Source document
Start of Block
Just out of interest I have just logged onto Word in my wife's account. All listed recent docs were mine (she has never used Word on this machine). I then opened and saved a new document on her behalf. Closed Word and re-opened it - her new document was number one in the recent document list (quite correctly).

I then opened Word in my own account, opened and saved a new document before going back to my wife's account and re-opening Word. There was no sign of MY latest document in her recent list (again, quite correctly).


----------



## Macboatmaster (Jan 15, 2010)

> I then opened Word in my own account, opened and saved a new document before going back to my wife's account and re-opening Word. *There was no sign of MY latest document in her recent list (again, quite correctly).*


I think the question is that doc in your list. This is to what I referred when I posted to save a doc 


> May I suggest you create a new doc in word and see where it is saved to


and you replied


> Macboatmaster - sorry I don't really understand when you say save a new word document and see where it is saved.
End of Block
Activity 1
According to the forum thread about Word's recent document list, why were all the recent documents listed in the wife's account the writer's own? Answer in one to three sentences.
Activity 2
List, in order, the actions the writer in the forum thread took in his wife's account before her new document appeared first in the recent document list.
The data that comes next is from a separate source and has nothing to do with the forum thread.

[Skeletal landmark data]
Start of Block
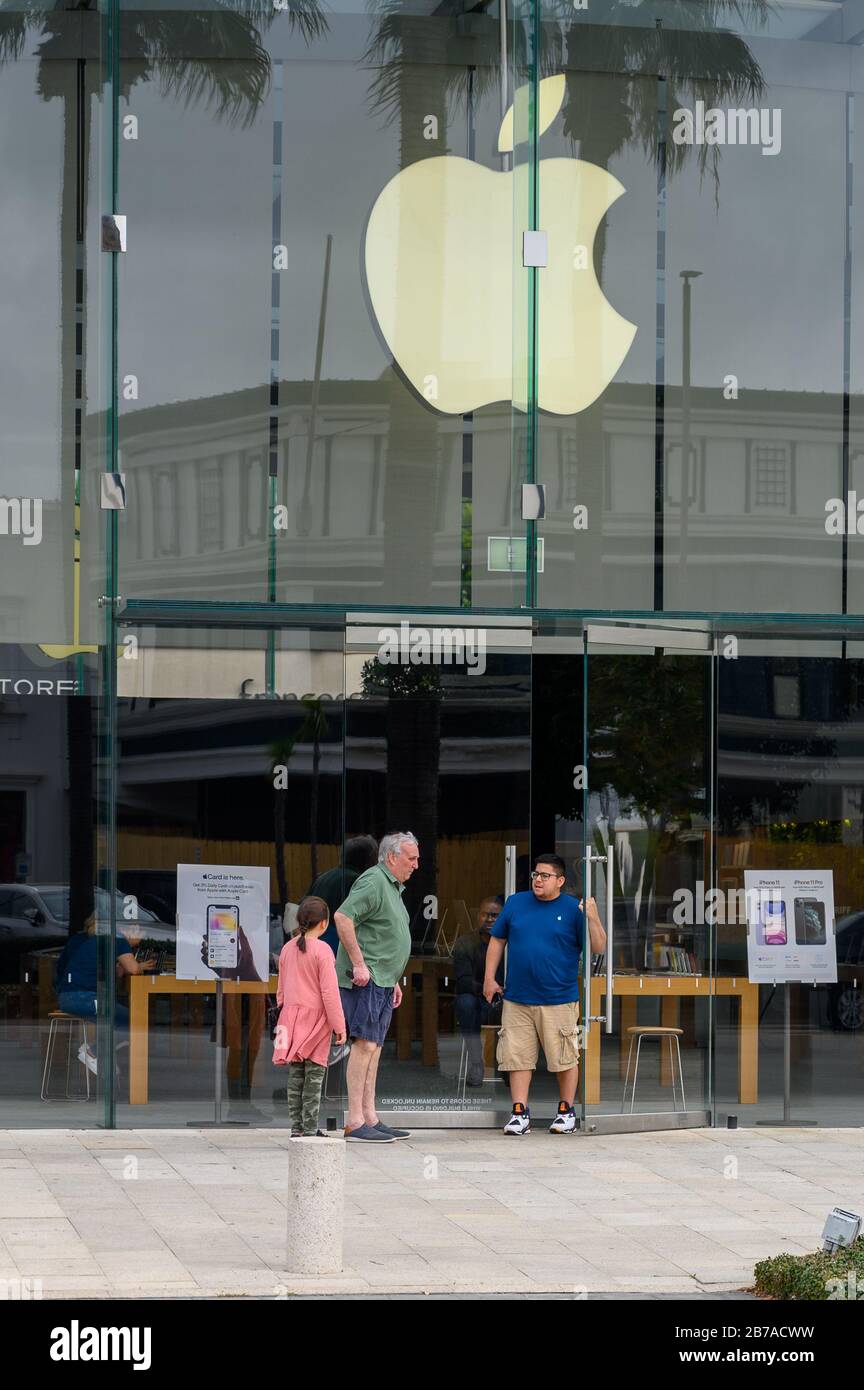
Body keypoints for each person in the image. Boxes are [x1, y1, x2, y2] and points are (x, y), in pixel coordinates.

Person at [484, 852, 606, 1136]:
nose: (538, 880)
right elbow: (497, 939)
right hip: (517, 997)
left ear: (560, 880)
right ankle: (519, 1113)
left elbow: (599, 947)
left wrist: (594, 917)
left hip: (559, 997)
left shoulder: (573, 909)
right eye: (535, 875)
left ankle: (566, 1112)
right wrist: (490, 978)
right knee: (516, 1056)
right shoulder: (516, 903)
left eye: (545, 876)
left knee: (564, 1057)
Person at [333, 830, 418, 1143]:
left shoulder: (392, 886)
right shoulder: (373, 880)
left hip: (382, 980)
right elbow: (343, 917)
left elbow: (382, 934)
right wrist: (358, 964)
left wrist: (394, 978)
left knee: (375, 1047)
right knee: (364, 1045)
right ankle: (355, 1121)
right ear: (392, 857)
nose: (416, 865)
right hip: (366, 980)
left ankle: (370, 1116)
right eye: (412, 858)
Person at [273, 896, 346, 1136]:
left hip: (291, 1018)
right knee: (314, 1076)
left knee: (296, 1076)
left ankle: (297, 1128)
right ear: (324, 923)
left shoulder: (287, 948)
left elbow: (281, 988)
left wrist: (284, 1012)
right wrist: (339, 1025)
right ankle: (311, 1127)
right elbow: (330, 993)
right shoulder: (323, 951)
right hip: (316, 1022)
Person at [55, 913, 156, 1076]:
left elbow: (118, 971)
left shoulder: (102, 939)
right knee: (134, 1021)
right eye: (137, 929)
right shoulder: (118, 939)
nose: (141, 933)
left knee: (123, 1019)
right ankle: (93, 1052)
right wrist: (130, 945)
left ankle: (97, 1051)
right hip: (82, 998)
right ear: (125, 928)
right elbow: (133, 969)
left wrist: (134, 964)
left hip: (72, 997)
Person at [452, 896, 505, 1085]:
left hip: (505, 1001)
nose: (489, 919)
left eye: (495, 915)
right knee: (464, 1002)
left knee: (517, 1004)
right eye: (485, 915)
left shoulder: (512, 944)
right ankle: (476, 1063)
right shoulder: (465, 943)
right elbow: (463, 981)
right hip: (477, 1000)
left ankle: (507, 1065)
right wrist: (488, 988)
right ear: (477, 917)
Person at [307, 835, 379, 954]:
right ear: (368, 860)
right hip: (337, 950)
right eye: (375, 858)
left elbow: (300, 908)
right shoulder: (359, 882)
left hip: (313, 945)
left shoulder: (323, 877)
End of Block
Written answer 1
The writer's wife had never used Word on that machine. So when he opened Word in her account, every document on the recent list was his.

Written answer 2
1. Logged onto Word in his wife's account
2. Opened a new document on her behalf
3. Saved the new document
4. Closed Word
5. Re-opened Word